Speaker: Dr. Tony Hey 
                 Vice President
                 Microsoft Research Connections
                 Microsoft Research

Date: 14 September 2012
Time: 11:00am – 12:30pm 
Venue: Lecture Theatre, William M. W. Mong Engineering Building, CUHK

Abstract:
There is broad recognition within the scientific community that the emerging data deluge will fundamentally alter disciplines in areas throughout academic research. A wide variety of scientists—biologists, chemists, physicists, astronomers, engineers – will require tools, technologies, and platforms that seamlessly integrate into standard scientific methodologies and processes. “The Fourth Paradigm” refers to the data management techniques and the computational systems needed to manipulate, visualize, and manage large amounts of scientific data. This talk will illustrate the challenges researchers will face, the opportunities these changes will afford, and the resulting implications for data-intensive researchers.

About the speaker:
As Vice President of Microsoft Research Connections, a division of Microsoft Research, Tony Hey is responsible for the worldwide external research and technical computing strategy across Microsoft Corporation. He leads the company's efforts to build long-term public-private partnerships with global scientific and engineering communities, spanning broad reach and in-depth engagements with academic and research institutions, related government agencies and industry partners. His responsibilities also include working with internal Microsoft groups to build future technologies and products that will transform computing for scientific and engineering research. Hey also oversees Microsoft Research's efforts to enhance the quality of higher education around the world.

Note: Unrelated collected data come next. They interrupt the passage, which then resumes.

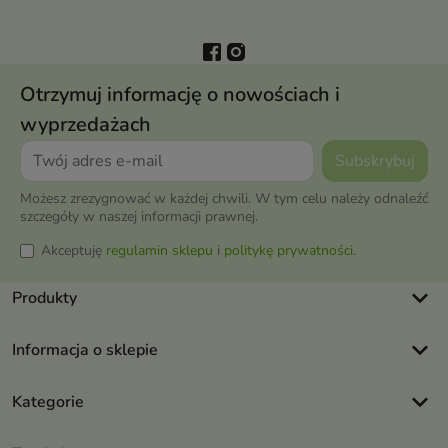
Otrzymuj informację o nowościach i
wyprzedażach
Możesz zrezygnować w każdej chwili. W tym celu należy odnaleźć
szczegóły w naszej informacji prawnej.
Akceptuję
regulamin sklepu
i
politykę prywatności
.
keyboard_arrow_down
Produkty
keyboard_arrow_down
Informacja o sklepie
keyboard_arrow_down
Kategorie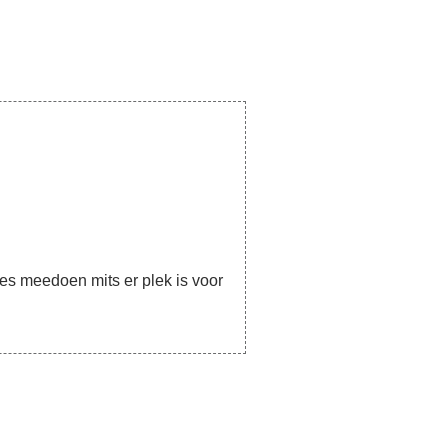
es meedoen mits er plek is voor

Before joining Microsoft, Hey served as director of the U.K.'s e-Science Initiative, managing the government's efforts to provide scientists and researchers with access to key computing technologies. Before leading this initiative, Hey worked as Head of the School of Electronics and Computer Science; and, Dean of Engineering and Applied Science at the University of Southampton, where he helped build the department into one of the most respected computer science research institutions in England. His research interests focus on parallel programming for parallel systems built from mainstream commodity components. With Jack Dongarra, Rolf Hempel and David Walker, he wrote the first draft of a specification for a new message-passing standard called MPI. This initiated the process that led to the successful MPI standard of today.

Hey is a fellow of the U.K.'s Royal Academy of Engineering. He also has served on several national committees in the U.K., including committees of the U.K. Department of Trade and Industry and the Office of Science and Technology. He was a member of the British Computer Society, the Institute of Engineering and Technology, and the Institute of Physics. Tony Hey also has a passionate interest in communicating the excitement of science to young people. He has written 'popular' books on quantum mechanics and on relativity. Hey is a graduate of Oxford University, with both an undergraduate degree in physics and a doctorate in theoretical physics.